[Transcribed page contents]
::::::::::

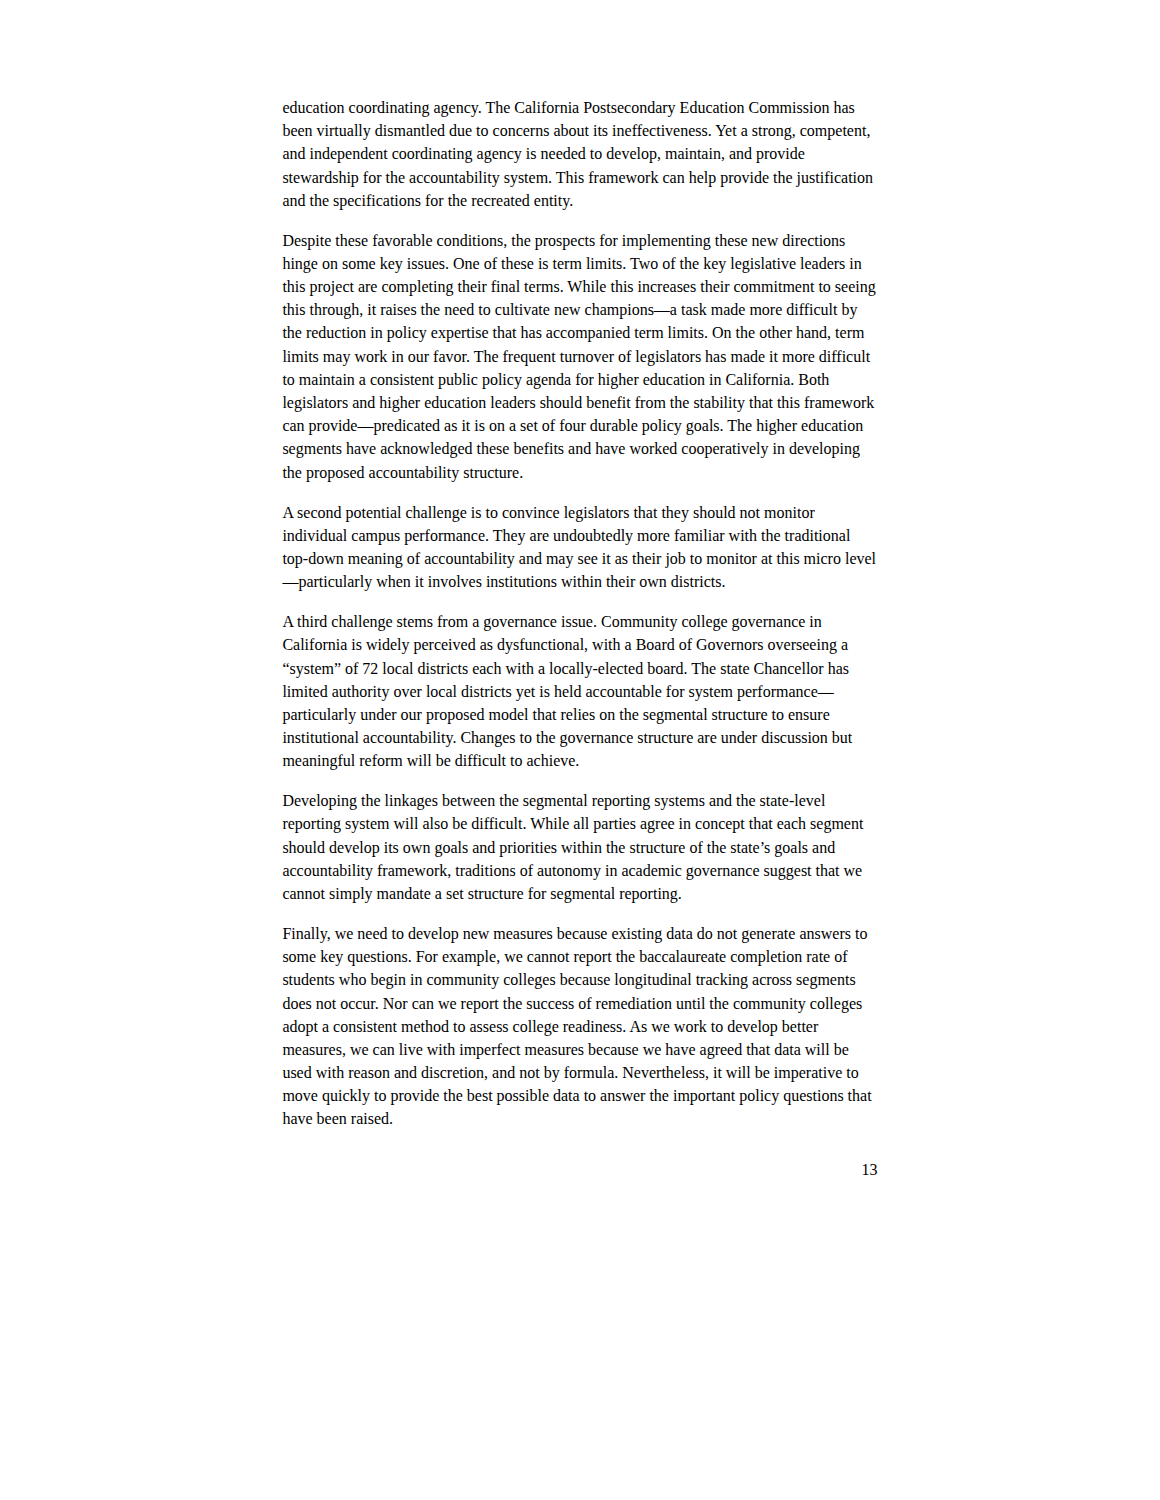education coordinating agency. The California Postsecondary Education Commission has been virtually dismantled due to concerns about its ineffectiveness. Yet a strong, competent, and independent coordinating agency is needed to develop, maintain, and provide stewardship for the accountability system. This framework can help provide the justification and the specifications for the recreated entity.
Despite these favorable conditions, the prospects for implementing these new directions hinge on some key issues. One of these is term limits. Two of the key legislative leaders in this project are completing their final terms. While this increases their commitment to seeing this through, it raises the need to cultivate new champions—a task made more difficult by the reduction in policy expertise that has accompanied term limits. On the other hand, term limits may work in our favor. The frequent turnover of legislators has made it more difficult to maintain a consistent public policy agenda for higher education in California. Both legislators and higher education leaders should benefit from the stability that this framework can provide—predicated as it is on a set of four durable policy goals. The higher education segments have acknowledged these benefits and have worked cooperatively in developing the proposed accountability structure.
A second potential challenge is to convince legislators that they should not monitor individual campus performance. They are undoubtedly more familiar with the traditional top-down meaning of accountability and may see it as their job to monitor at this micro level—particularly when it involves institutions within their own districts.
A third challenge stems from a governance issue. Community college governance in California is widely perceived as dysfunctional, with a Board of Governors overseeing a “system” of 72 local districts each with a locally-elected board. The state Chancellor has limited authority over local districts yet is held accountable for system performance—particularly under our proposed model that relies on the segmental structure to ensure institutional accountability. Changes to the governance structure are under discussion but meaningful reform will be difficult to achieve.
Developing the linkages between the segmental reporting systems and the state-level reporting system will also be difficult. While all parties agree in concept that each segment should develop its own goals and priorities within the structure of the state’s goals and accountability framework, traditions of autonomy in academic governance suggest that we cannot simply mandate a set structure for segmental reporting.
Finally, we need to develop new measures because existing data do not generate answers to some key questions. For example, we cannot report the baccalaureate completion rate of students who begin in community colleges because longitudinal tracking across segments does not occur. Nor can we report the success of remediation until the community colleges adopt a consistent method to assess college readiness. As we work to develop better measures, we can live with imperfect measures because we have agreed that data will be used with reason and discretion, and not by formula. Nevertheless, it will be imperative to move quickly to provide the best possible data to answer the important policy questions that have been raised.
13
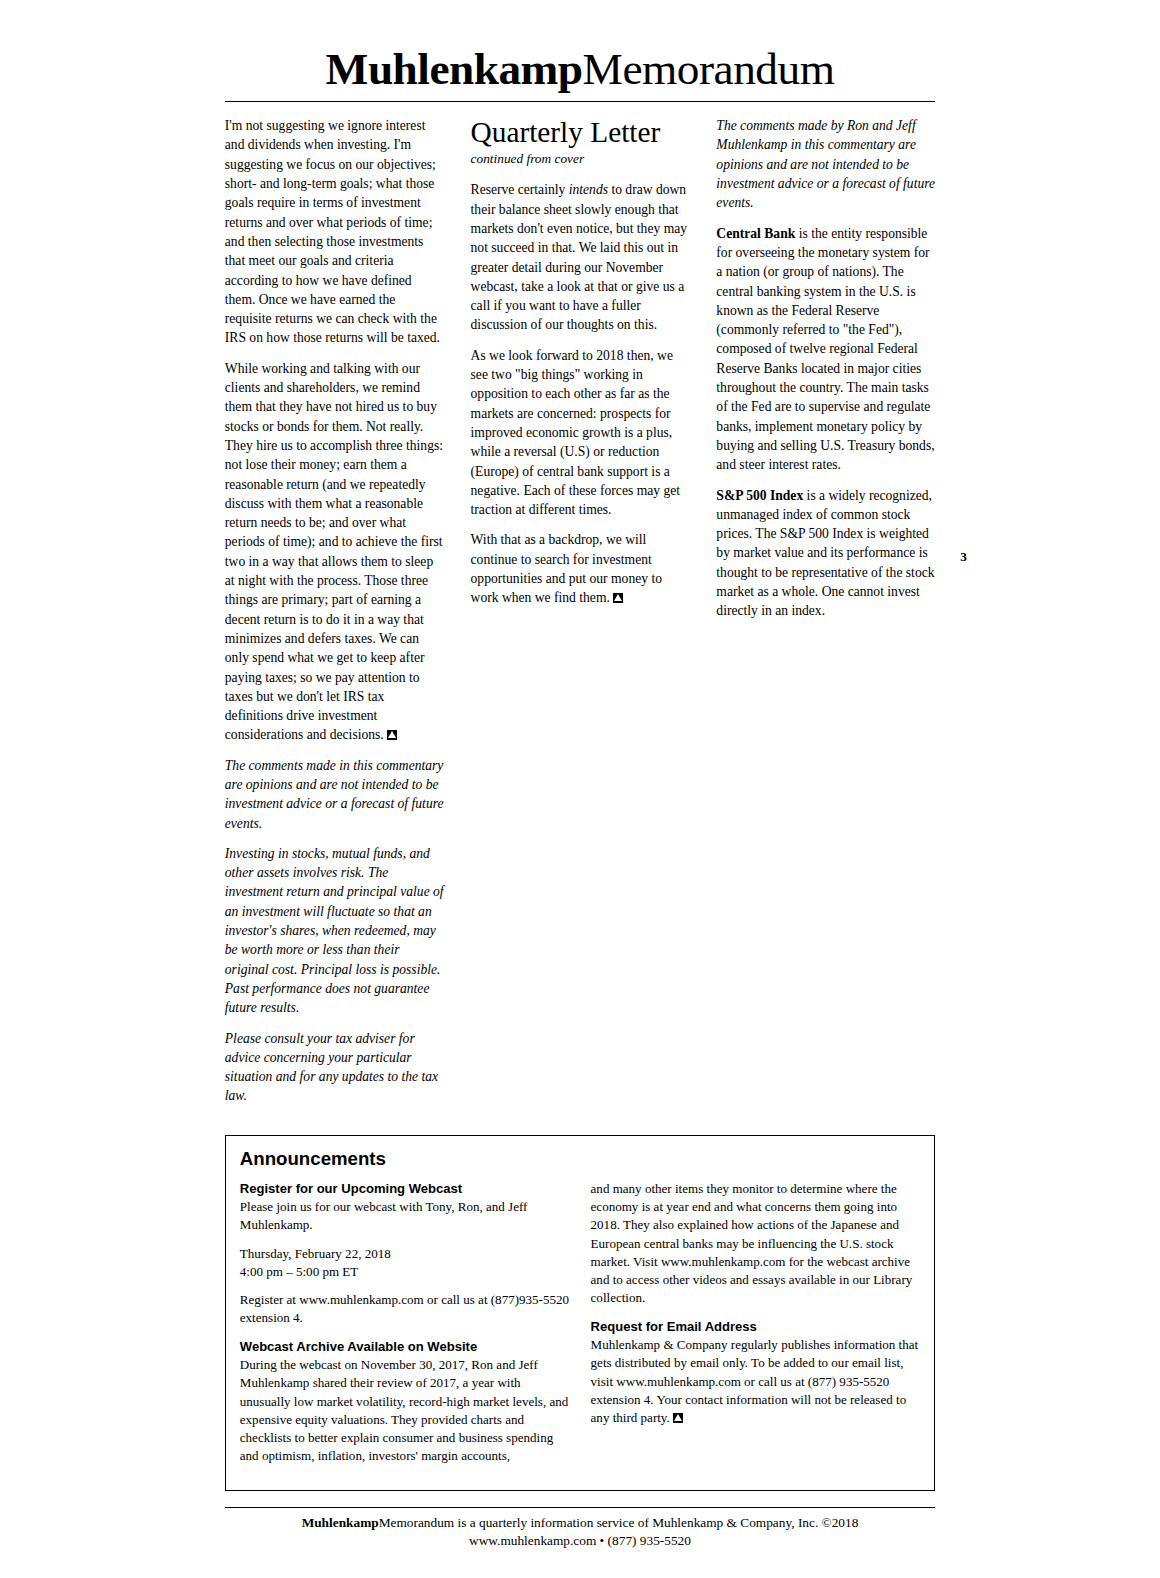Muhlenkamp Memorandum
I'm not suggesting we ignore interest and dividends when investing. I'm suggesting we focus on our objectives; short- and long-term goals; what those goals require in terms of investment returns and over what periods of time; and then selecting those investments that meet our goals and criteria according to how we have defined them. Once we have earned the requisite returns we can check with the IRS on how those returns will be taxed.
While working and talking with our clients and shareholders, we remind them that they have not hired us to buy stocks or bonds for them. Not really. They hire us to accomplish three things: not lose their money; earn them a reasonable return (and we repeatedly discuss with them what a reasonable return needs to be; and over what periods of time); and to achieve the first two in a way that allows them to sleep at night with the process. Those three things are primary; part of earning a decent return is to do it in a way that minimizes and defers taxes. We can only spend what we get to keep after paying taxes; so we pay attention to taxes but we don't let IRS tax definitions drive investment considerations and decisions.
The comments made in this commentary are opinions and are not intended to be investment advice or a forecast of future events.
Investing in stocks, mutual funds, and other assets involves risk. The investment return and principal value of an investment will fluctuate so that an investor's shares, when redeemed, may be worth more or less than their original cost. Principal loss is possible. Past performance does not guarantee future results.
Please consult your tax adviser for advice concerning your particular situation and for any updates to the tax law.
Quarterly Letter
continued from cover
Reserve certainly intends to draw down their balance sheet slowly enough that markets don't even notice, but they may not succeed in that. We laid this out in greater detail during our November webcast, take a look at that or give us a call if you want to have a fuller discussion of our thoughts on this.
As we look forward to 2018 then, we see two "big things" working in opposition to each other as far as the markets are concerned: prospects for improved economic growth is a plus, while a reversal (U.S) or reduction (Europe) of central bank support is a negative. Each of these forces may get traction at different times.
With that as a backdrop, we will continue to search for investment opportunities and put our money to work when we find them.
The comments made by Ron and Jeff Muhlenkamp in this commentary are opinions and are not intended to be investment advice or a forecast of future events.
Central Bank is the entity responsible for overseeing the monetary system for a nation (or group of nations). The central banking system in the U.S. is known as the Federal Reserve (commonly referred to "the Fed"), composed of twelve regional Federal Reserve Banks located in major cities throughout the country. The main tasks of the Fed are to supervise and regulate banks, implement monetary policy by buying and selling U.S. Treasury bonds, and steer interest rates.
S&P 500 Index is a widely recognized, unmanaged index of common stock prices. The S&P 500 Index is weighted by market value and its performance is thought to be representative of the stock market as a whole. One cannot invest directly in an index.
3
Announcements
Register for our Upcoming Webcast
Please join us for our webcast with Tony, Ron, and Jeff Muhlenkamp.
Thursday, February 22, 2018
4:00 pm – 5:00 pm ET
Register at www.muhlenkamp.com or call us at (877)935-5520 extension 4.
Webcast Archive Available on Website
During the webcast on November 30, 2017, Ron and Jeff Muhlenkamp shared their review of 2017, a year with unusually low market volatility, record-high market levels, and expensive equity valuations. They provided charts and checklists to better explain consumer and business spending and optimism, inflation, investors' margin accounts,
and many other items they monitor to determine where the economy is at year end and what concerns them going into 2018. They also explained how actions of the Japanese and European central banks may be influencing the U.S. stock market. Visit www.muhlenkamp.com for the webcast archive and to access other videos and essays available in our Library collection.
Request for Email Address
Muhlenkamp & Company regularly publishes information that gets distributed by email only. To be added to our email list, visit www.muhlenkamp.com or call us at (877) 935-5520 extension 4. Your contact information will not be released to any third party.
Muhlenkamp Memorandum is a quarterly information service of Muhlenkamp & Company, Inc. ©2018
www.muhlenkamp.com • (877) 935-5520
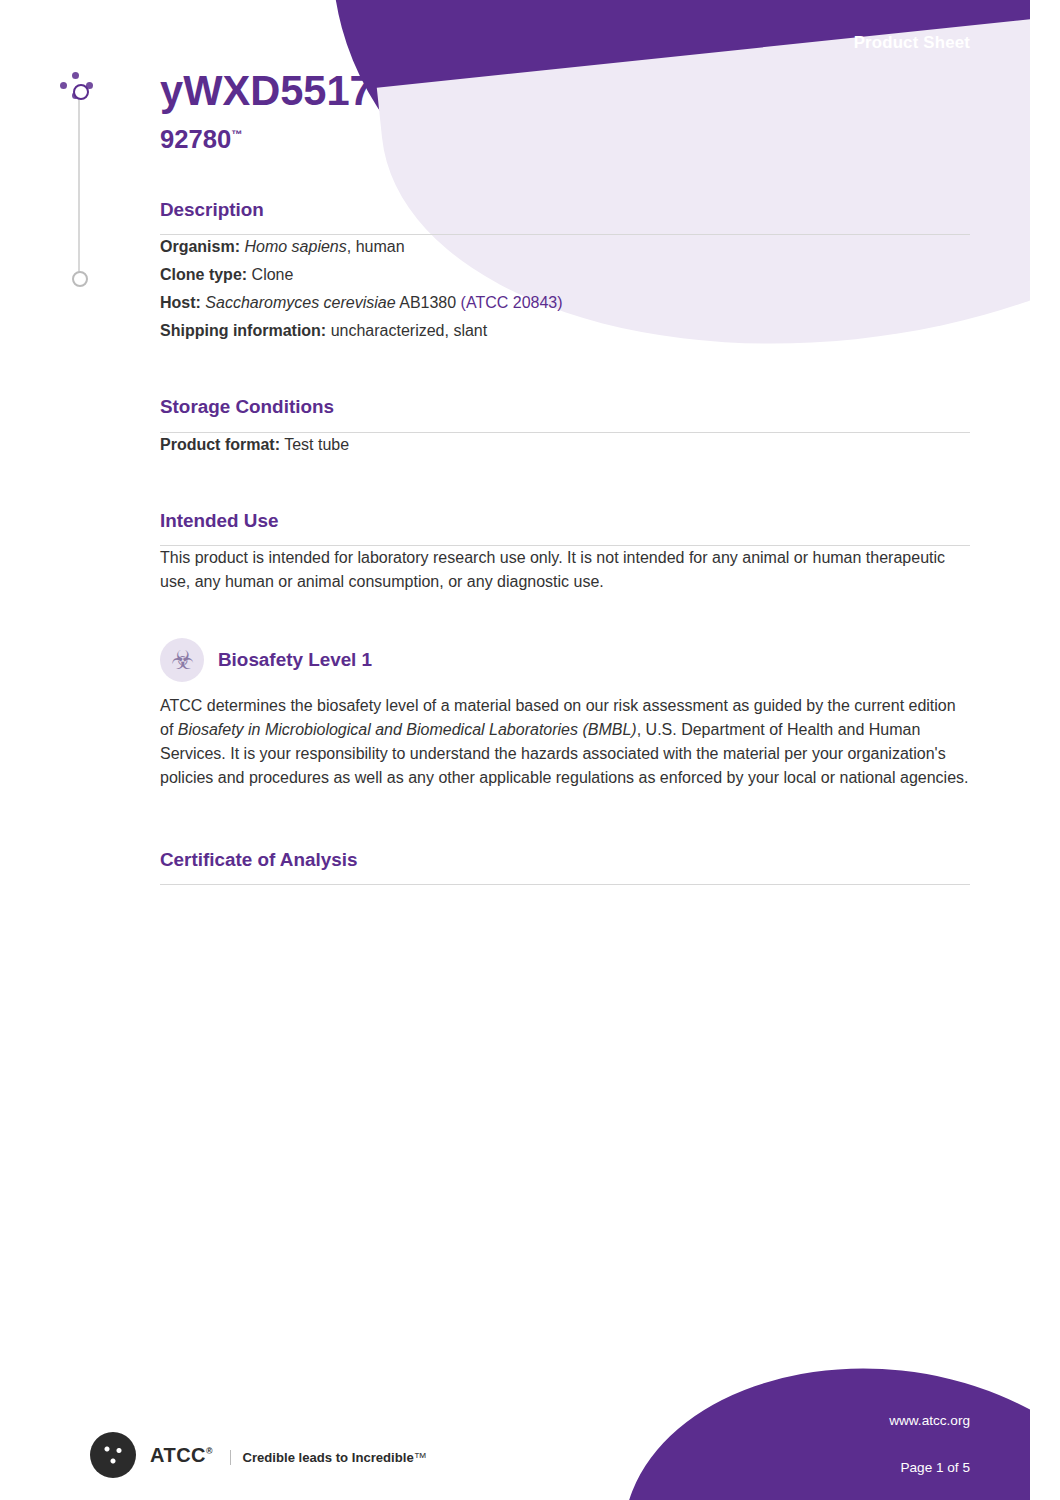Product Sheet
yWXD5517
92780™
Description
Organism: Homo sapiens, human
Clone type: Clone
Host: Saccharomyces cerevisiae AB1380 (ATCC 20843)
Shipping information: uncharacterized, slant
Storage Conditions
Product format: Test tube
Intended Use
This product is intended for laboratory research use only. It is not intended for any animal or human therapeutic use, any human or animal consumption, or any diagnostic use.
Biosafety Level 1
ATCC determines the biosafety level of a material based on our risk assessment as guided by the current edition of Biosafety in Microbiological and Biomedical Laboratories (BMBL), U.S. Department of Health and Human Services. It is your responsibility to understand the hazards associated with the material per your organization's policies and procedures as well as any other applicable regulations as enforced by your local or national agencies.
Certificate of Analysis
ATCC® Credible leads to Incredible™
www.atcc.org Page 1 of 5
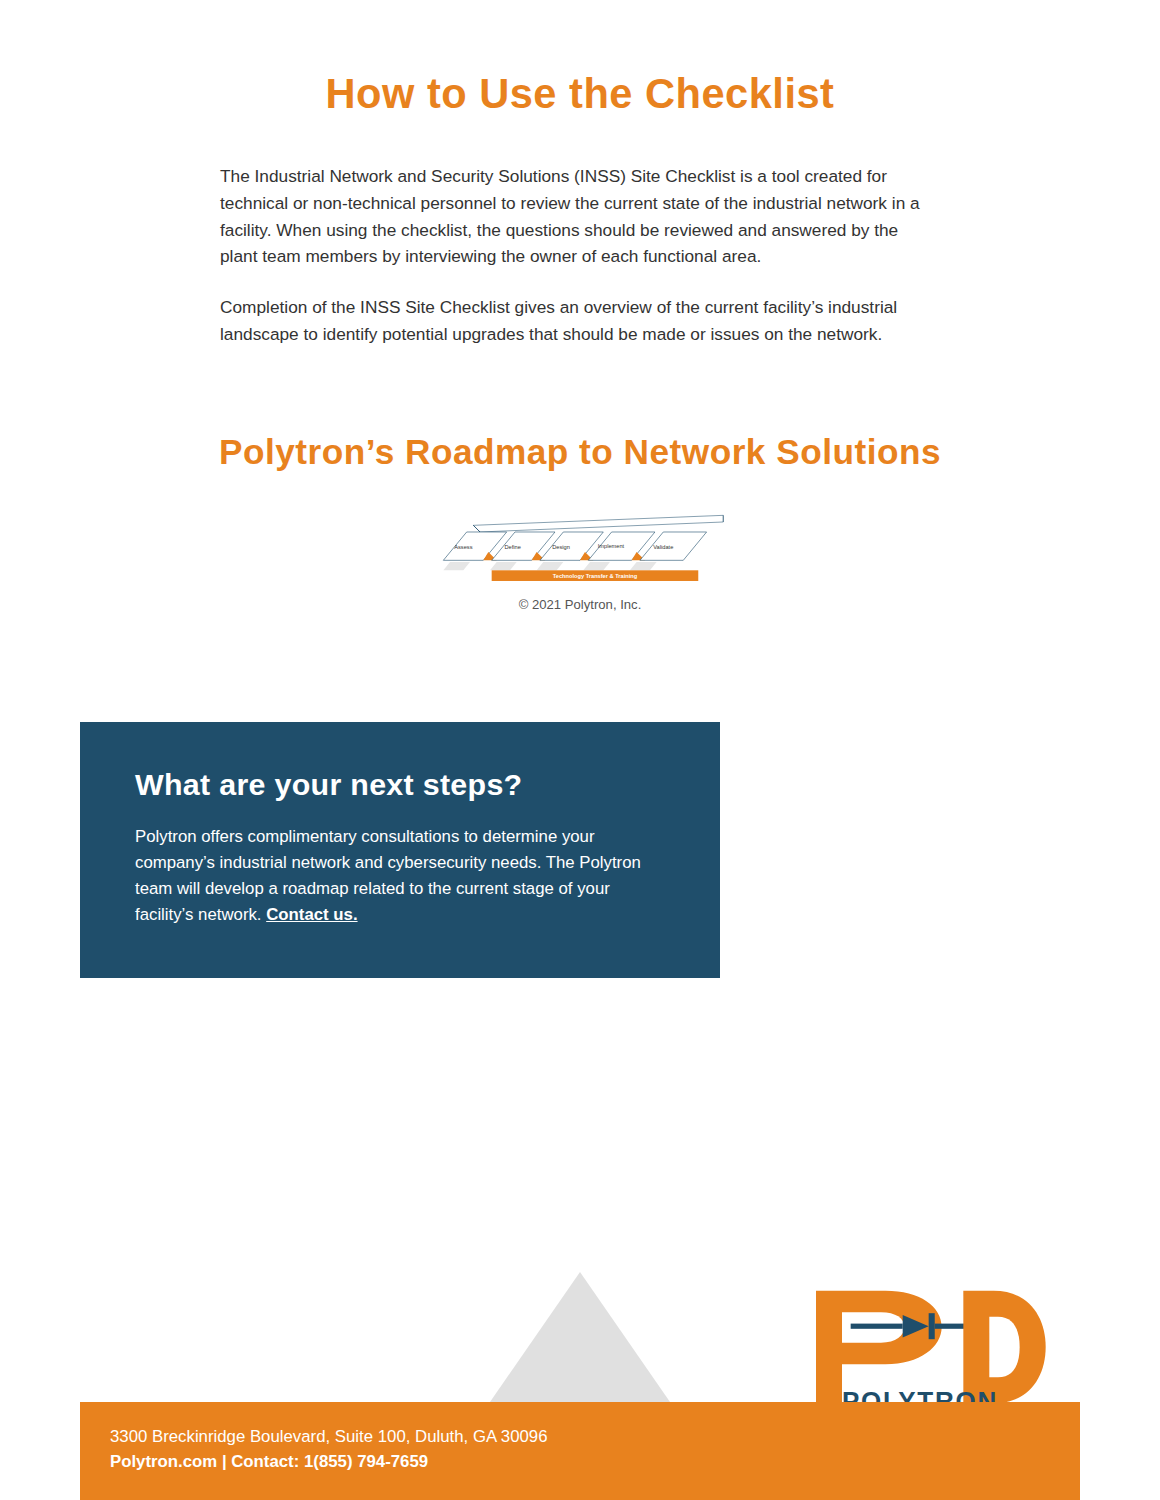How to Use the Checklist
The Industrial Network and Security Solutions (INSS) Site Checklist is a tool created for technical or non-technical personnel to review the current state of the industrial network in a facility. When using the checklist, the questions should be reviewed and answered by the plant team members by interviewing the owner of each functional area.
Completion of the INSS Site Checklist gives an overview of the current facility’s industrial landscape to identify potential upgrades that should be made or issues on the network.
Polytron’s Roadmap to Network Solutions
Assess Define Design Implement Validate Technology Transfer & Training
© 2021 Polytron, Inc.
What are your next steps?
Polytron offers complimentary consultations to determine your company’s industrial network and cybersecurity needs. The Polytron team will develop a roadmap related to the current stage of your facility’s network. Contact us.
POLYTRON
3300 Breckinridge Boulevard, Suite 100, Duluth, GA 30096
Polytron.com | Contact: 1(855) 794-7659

::::::::::

* _Task item_
Using the records above, output exactly the lines from the one containing "Polytron’s Roadmap to Network Solutions" through the last line, and no others.

* _Task response_
Polytron’s Roadmap to Network Solutions
Assess Define Design Implement Validate Technology Transfer & Training
© 2021 Polytron, Inc.
What are your next steps?
Polytron offers complimentary consultations to determine your company’s industrial network and cybersecurity needs. The Polytron team will develop a roadmap related to the current stage of your facility’s network. Contact us.
POLYTRON
3300 Breckinridge Boulevard, Suite 100, Duluth, GA 30096
Polytron.com | Contact: 1(855) 794-7659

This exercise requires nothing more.